Instructions for the task:
In the copy you make, include no pictures, and transcribe every record exactly.

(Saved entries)
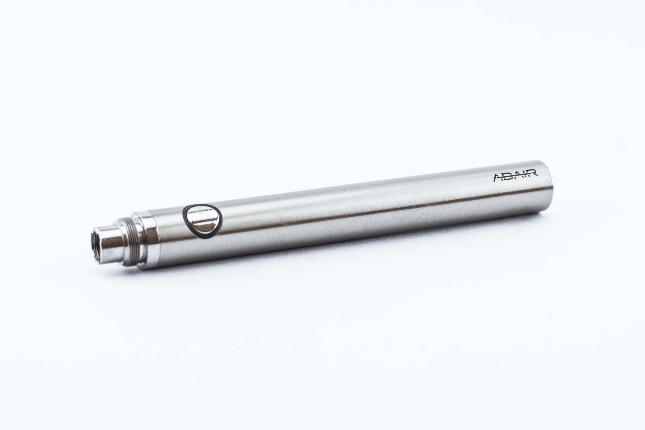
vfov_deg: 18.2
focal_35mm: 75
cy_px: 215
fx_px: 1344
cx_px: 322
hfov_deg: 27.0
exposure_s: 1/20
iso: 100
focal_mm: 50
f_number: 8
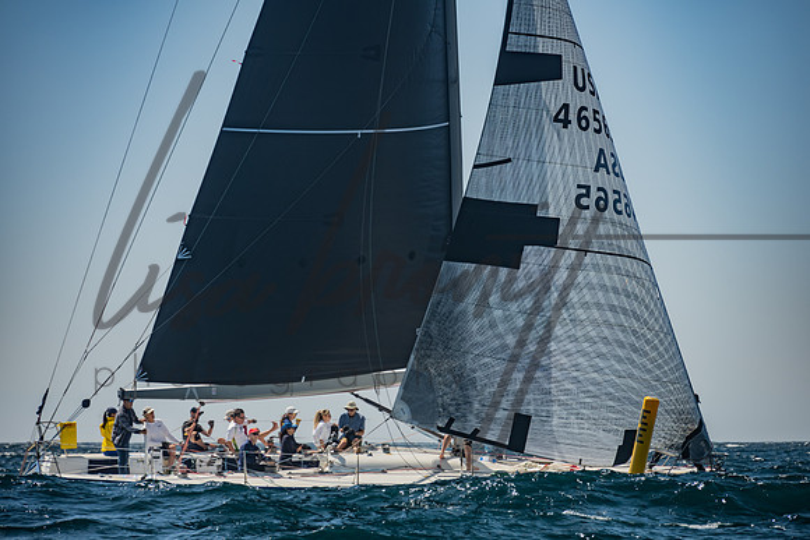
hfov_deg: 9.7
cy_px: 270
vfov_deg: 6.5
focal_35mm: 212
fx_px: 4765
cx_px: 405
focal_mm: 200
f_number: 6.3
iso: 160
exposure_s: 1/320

Result:
vfov_deg: 18.2
focal_35mm: 75
cy_px: 215
fx_px: 1344
cx_px: 322
hfov_deg: 27.0
exposure_s: 1/20
iso: 100
focal_mm: 50
f_number: 8
hfov_deg: 9.7
cy_px: 270
vfov_deg: 6.5
focal_35mm: 212
fx_px: 4765
cx_px: 405
focal_mm: 200
f_number: 6.3
iso: 160
exposure_s: 1/320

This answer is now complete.